La San Felice Vous êtes ici : Accueil > Accueil > Bibliothèque
Page précédente | Imprimer

Chapitre CX
André Backer

En repassant le seuil de la porte de communication, Luisa trouva Giovannina qui l'attendait dans le corridor.

La jeune fille laissait transparaître sur sa figure cette satisfaction qu'éprouvent les inférieurs quand une occasion importante leur est donnée d'entrer dans la vie de leurs maîtres.

Luisa sentit pour sa femme de chambre un mouvement de répulsion qu'elle n'avait point encore éprouvé.

– Que faites-vous là et que me voulez-vous ? demanda-t-elle.

– J'attendais madame pour lui dire une chose de la plus haute importance, répondit Giovannina.

– Et quelle chose avez-vous à me dire ?

– Que le beau banquier est là.

– Le beau banquier ? De qui voulez-vous parler, mademoiselle ?

– De M. André Backer.

– De M. André Backer ! Et comment M. André Backer est-il là ?

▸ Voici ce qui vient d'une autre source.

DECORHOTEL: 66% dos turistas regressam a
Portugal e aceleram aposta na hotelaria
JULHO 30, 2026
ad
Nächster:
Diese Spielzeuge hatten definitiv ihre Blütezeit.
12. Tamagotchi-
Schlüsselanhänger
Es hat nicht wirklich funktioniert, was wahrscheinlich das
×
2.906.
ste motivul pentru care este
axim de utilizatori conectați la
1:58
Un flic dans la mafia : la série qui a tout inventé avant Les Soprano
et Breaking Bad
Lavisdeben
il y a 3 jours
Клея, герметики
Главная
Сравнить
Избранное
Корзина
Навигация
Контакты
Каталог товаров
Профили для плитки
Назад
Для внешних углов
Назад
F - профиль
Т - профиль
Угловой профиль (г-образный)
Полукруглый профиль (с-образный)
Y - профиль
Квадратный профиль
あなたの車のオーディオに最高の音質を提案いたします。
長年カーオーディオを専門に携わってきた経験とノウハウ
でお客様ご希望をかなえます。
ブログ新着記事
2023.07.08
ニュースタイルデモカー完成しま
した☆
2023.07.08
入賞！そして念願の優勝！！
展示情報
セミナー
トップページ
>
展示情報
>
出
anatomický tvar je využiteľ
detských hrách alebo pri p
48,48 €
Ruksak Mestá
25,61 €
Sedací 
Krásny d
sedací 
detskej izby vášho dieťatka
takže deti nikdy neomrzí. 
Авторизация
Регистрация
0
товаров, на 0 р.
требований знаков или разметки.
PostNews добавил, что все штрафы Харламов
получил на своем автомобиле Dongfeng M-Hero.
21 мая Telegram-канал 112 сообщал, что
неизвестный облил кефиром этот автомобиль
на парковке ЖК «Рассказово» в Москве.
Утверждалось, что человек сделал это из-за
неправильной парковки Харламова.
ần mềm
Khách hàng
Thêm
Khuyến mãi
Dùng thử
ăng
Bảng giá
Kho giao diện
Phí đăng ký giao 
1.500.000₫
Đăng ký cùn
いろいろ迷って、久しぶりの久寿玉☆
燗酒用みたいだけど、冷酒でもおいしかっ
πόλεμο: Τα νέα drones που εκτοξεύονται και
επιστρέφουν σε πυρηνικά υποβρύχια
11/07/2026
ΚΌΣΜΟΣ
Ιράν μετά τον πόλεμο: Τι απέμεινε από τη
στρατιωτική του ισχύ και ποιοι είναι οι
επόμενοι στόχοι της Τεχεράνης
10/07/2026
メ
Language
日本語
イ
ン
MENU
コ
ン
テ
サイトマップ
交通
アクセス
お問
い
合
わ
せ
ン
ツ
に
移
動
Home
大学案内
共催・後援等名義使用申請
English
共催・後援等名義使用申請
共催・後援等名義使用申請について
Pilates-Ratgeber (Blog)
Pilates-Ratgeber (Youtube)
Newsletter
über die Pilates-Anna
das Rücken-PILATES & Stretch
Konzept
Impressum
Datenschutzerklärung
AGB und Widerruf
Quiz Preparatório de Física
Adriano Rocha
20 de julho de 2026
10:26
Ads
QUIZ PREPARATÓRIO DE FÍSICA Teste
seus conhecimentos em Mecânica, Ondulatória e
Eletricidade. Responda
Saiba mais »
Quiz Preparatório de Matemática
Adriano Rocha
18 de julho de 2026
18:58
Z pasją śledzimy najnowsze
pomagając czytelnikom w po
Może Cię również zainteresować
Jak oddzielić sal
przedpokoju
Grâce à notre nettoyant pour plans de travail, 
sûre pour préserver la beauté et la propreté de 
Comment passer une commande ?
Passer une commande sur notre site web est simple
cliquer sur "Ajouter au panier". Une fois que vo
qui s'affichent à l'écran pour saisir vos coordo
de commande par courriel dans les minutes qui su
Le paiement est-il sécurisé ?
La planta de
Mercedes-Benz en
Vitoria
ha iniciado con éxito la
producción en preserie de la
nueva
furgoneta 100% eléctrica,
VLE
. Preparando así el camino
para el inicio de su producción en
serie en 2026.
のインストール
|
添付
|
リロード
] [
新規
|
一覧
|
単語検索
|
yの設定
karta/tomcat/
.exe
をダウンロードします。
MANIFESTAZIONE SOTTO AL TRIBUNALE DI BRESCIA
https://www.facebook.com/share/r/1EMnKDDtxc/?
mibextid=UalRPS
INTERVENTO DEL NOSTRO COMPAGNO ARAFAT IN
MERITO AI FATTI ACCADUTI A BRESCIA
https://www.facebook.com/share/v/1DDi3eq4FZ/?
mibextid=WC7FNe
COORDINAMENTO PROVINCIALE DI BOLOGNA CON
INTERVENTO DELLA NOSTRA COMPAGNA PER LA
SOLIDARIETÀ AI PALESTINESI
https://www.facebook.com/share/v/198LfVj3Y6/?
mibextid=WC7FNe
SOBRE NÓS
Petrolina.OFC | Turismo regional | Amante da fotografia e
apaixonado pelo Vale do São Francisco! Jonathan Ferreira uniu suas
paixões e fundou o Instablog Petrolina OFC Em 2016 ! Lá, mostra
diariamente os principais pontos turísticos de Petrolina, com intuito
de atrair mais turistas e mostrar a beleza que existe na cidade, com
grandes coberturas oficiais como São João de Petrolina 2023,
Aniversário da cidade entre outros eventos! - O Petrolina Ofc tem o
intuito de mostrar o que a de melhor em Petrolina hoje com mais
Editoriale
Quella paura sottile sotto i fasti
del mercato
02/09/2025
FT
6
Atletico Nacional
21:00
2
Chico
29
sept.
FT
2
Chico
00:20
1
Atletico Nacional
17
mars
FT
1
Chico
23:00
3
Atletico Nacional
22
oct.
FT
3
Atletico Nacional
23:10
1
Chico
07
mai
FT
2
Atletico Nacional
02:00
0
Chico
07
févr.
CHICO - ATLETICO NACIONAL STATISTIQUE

– Il est venu dans la soirée, madame, vers dix heures ; il a demandé à vous parler ; selon les ordres que madame m'avait donnés, j'ai d'abord refusé de le recevoir ; il a insisté alors avec tant d'obstination, que je lui ai dit la vérité, c'est-à-dire que madame n'y était pas ; il a cru que c'était une défaite, et, comme il me suppliait, au nom de l'intérêt de madame, de le laisser lui dire quelques paroles seulement, je lui ai fait voir toute la maison pour lui montrer que vous étiez bien véritablement sortie ; alors, comme, malgré ses prières, je refusais de lui dire où vous étiez, il a pénétré, malgré moi, dans la salle à manger, s'est assis sur une chaise et a dit qu'il vous attendrait.

– Alors, comme je n'ai aucune raison de recevoir M. André Backer à deux heures du matin, je rentre chez la duchesse, et je n'en sortirai que quand M. André Backer sera hors de chez moi.

Et Luisa fit, en effet, un mouvement pour rentrer chez son amie.

– Madame !... dit à l'autre bout du corridor une voix suppliante.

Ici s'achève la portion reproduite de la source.